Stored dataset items
• • • • •

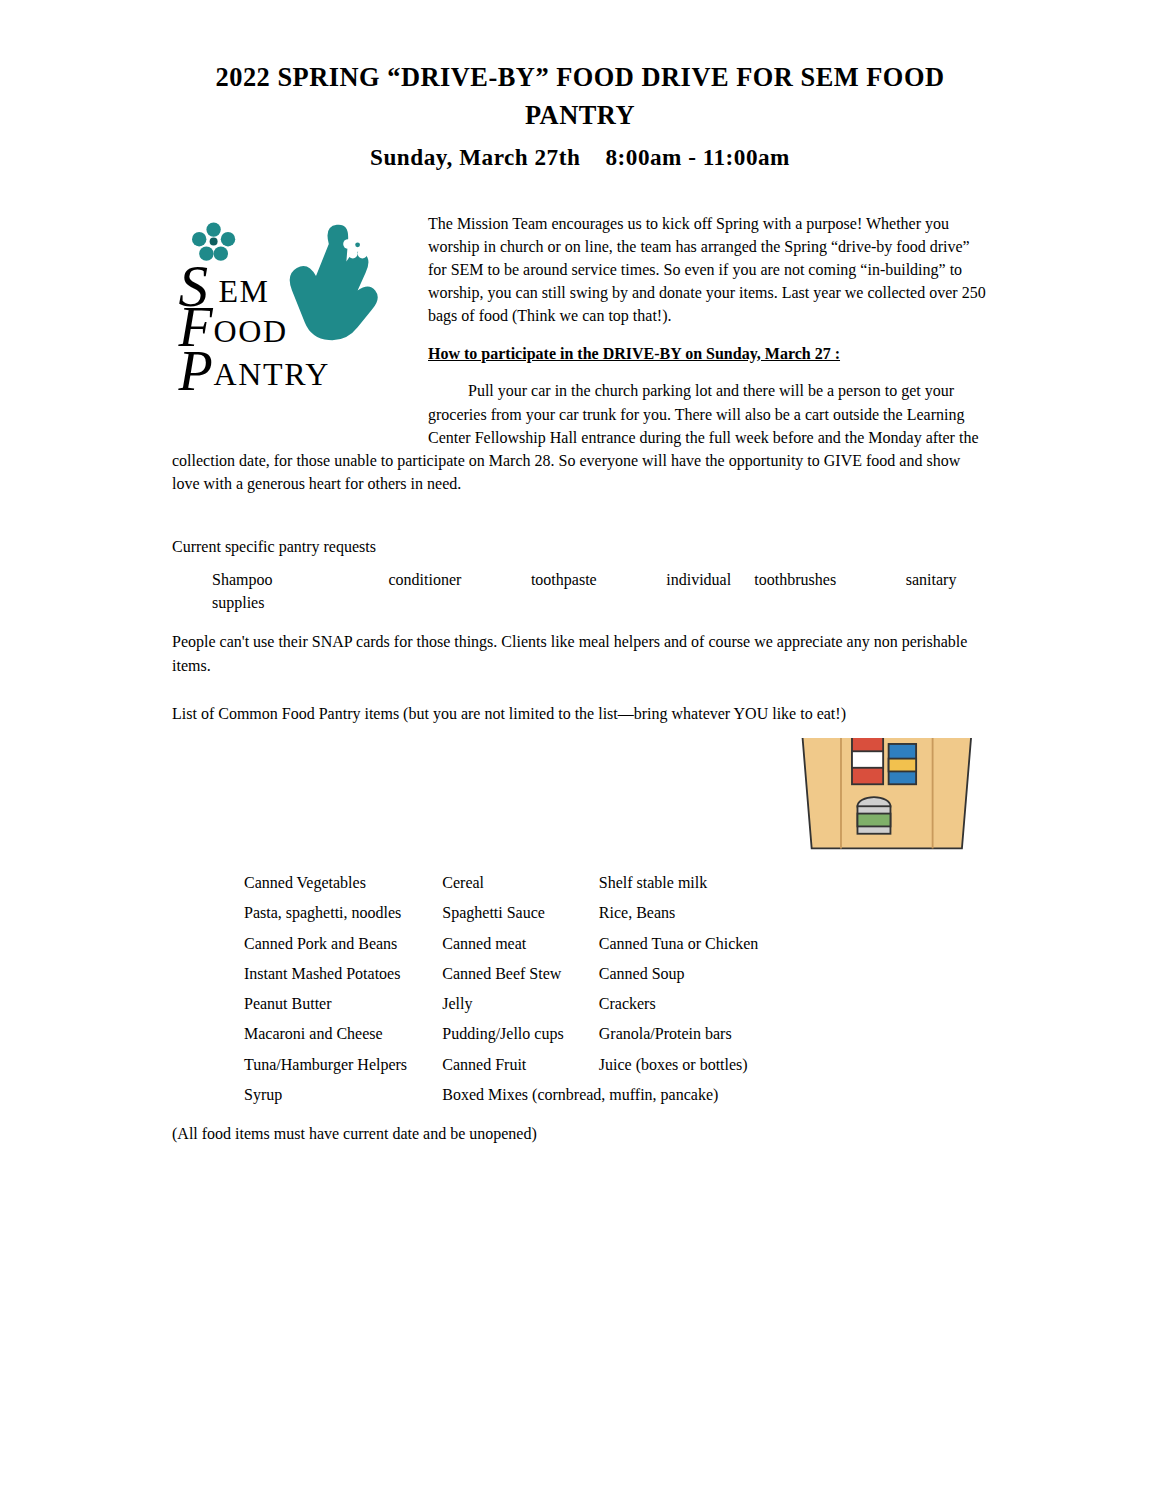2022 Spring “Drive-By” Food Drive for SEM Food Pantry
Sunday, March 27th 8:00am - 11:00am
S EM F OOD P ANTRY
The Mission Team encourages us to kick off Spring with a purpose! Whether you worship in church or on line, the team has arranged the Spring “drive-by food drive” for SEM to be around service times. So even if you are not coming “in-building” to worship, you can still swing by and donate your items. Last year we collected over 250 bags of food (Think we can top that!).
How to participate in the DRIVE-BY on Sunday, March 27 :
Pull your car in the church parking lot and there will be a person to get your groceries from your car trunk for you. There will also be a cart outside the Learning Center Fellowship Hall entrance during the full week before and the Monday after the collection date, for those unable to participate on March 28. So everyone will have the opportunity to GIVE food and show love with a generous heart for others in need.
Current specific pantry requests
Shampoo conditioner toothpaste individual toothbrushes sanitary supplies
People can't use their SNAP cards for those things. Clients like meal helpers and of course we appreciate any non perishable items.
List of Common Food Pantry items (but you are not limited to the list—bring whatever YOU like to eat!)
| Canned Vegetables | Cereal | Shelf stable milk |
| Pasta, spaghetti, noodles | Spaghetti Sauce | Rice, Beans |
| Canned Pork and Beans | Canned meat | Canned Tuna or Chicken |
| Instant Mashed Potatoes | Canned Beef Stew | Canned Soup |
| Peanut Butter | Jelly | Crackers |
| Macaroni and Cheese | Pudding/Jello cups | Granola/Protein bars |
| Tuna/Hamburger Helpers | Canned Fruit | Juice (boxes or bottles) |
| Syrup | Boxed Mixes (cornbread, muffin, pancake) |
(All food items must have current date and be unopened)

• • • • •

The data is to be printed again exactly, but without its pictures.

2022 Spring “Drive-By” Food Drive for SEM Food Pantry
Sunday, March 27th 8:00am - 11:00am
S EM F OOD P ANTRY
The Mission Team encourages us to kick off Spring with a purpose! Whether you worship in church or on line, the team has arranged the Spring “drive-by food drive” for SEM to be around service times. So even if you are not coming “in-building” to worship, you can still swing by and donate your items. Last year we collected over 250 bags of food (Think we can top that!).
How to participate in the DRIVE-BY on Sunday, March 27 :
Pull your car in the church parking lot and there will be a person to get your groceries from your car trunk for you. There will also be a cart outside the Learning Center Fellowship Hall entrance during the full week before and the Monday after the collection date, for those unable to participate on March 28. So everyone will have the opportunity to GIVE food and show love with a generous heart for others in need.
Current specific pantry requests
Shampoo conditioner toothpaste individual toothbrushes sanitary supplies
People can't use their SNAP cards for those things. Clients like meal helpers and of course we appreciate any non perishable items.
List of Common Food Pantry items (but you are not limited to the list—bring whatever YOU like to eat!)
| Canned Vegetables | Cereal | Shelf stable milk |
| Pasta, spaghetti, noodles | Spaghetti Sauce | Rice, Beans |
| Canned Pork and Beans | Canned meat | Canned Tuna or Chicken |
| Instant Mashed Potatoes | Canned Beef Stew | Canned Soup |
| Peanut Butter | Jelly | Crackers |
| Macaroni and Cheese | Pudding/Jello cups | Granola/Protein bars |
| Tuna/Hamburger Helpers | Canned Fruit | Juice (boxes or bottles) |
| Syrup | Boxed Mixes (cornbread, muffin, pancake) |
(All food items must have current date and be unopened)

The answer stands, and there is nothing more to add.